In the latest contribution for Compliance Matters by experts in Guernsey's legal sector, Mourant Senior Associate Sally French revisits a previously-discussed data protection case and its implications.
The Morrisons data breach case continues to highlight the message that threats to data security are internal as well as external. Beware the damage which may be done by one malicious employee.
We reported the first instance decision regarding the Morrisons data breach (see here for our last update). This has since been appealed (full appeal judgment available here), but the appeal outcome is of little comfort for business.
"The central issue on this appeal is whether, on the facts, an employer is liable in damages to those ...whose personal and confidential information has been misused by being disclosed on the web by the criminal act of another employee, who had a grudge against the employer, in breach of the Data Protection Act 1998 ("the DPA") and in breach of that employee's obligation of confidence."
The three ground of appeal were:
That the DPA excludes vicarious liability;
- That the DPA excludes the tort of misuse of private information and equitable action for breach of confidence and/or vicarious liability for such breaches; and
- That it had been wrong to conclude that the wrongful acts of the rogue employee occurred during the course of his employment.
The first and second grounds of appeal both concern the extent of the DPA.
In respect of the first ground, the Court of Appeal held that: "...it is clear ... the vicarious liability of an employer for misuse of private information by an employee and for breach of confidence by an employee has not been excluded by the DPA."
In respect of the second ground Morrisons conceded that misuse of private information and breach of confidentiality were not excluded by the DPA in respect of the wrongful processing of data within the ambit of the DPA. There was no provision in the DPA addressing the situation of an employer where an employee data controller breaches the requirements of the DPA. In view of Morrison's concession and absent a relevant statutory provision, it was held that that the common law remedy of vicarious liability of the employer was not expressly or impliedly excluded by the DPA in circumstances where the common law requirements for such liability were otherwise satisfied.
Acts In The Course Of Employment
The leading Supreme Court authority on this point is another Morrisons case, Mohamud v Wm Morrison Supermarkets plc  AC 667. That case set a two stage test:
"In the simplest terms, the court has to consider two matters. The first question is what functions or 'field of activities' have been entrusted by the employer to the employee, or, in everyday language, what was the nature of his job. Secondly, the court must decide whether there was sufficient connection between the position in which he was employed and his wrongful conduct to make it right for the employer to be held liable under the principle of social justice ..."

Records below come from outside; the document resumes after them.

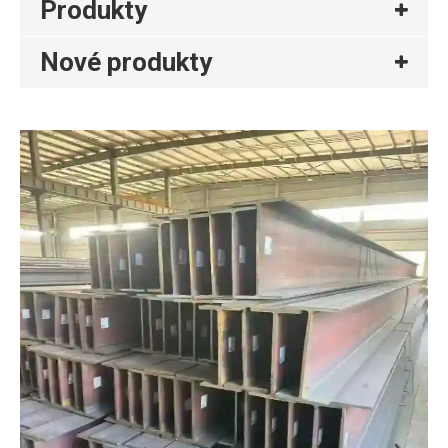
Produkty
Nové produkty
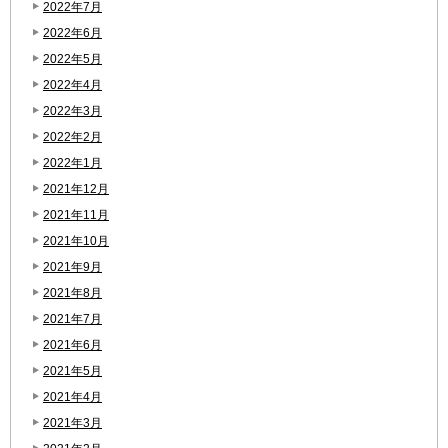
2022年7月
2022年6月
2022年5月
2022年4月
2022年3月
2022年2月
2022年1月
2021年12月
2021年11月
2021年10月
2021年9月
2021年8月
2021年7月
2021年6月
2021年5月
2021年4月
2021年3月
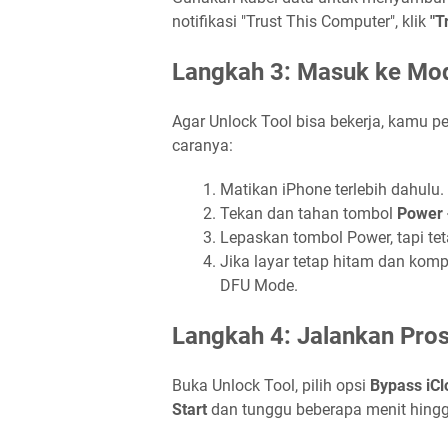
notifikasi "Trust This Computer", klik
"T
Langkah 3: Masuk ke Mo
Agar Unlock Tool bisa bekerja, kamu p
caranya:
Matikan iPhone terlebih dahulu.
Tekan dan tahan tombol
Power
Lepaskan tombol Power, tapi te
Jika layar tetap hitam dan kom
DFU Mode.
Langkah 4: Jalankan Pro
Buka Unlock Tool, pilih opsi
Bypass iCl
Start
dan tunggu beberapa menit hingga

The Court of Appeal found the first question readily satisfied, the rogue employee was regularly entrusted with confidential data, and dealing with the data was a task specifically assigned to him.
On the second question Morrisons' contention was that the close connection test was not satisfied because the harmful act was done by the rogue employee at his home, using his own computer, on a Sunday, several weeks after he had downloaded the data at work onto a personal USB stick. The Court of Appeal found that what fell to be considered was whether the harmful acts fell "within the field of activities assigned to the employee". The Court of Appeal was satisfied that the sending of employee data to third parties was within the field of activities assigned to the rogue employee. The articulation of the first instance Judge, that there had been a seamless and continuous sequence of events providing an unbroken thread linking the criminal acts to the rogue employee's employment, was approved.
The appeal judgment has not moved matters on a great deal from the first instance decision. Neither judgment was critical of Morrisons' response to the data breach. But nevertheless neither judgment seeks to assist the business.
In a data protection context this is perhaps not surprising. The GDPR has made clear that the interests of data subjects are paramount, regardless of the risks to private enterprise. The Court of Appeal sees insurance as the commercial solution for businesses.
A novel feature of this case in the context of vicarious liability was the rogue employee's clear intention to cause the employer harm. It was submitted to the courts that upholding employer liability risked the courts being complicit in the furtherance of that purpose. However, motive was found to be irrelevant in vicarious liability matters.
Nevertheless, the finding that misuse of data, for the clear purpose of harming the employer, formed part of the field of activities assigned to an employer is a difficult one to reconcile.
The case is to be appealed to the Supreme Court. Watch this space for how it is addressed.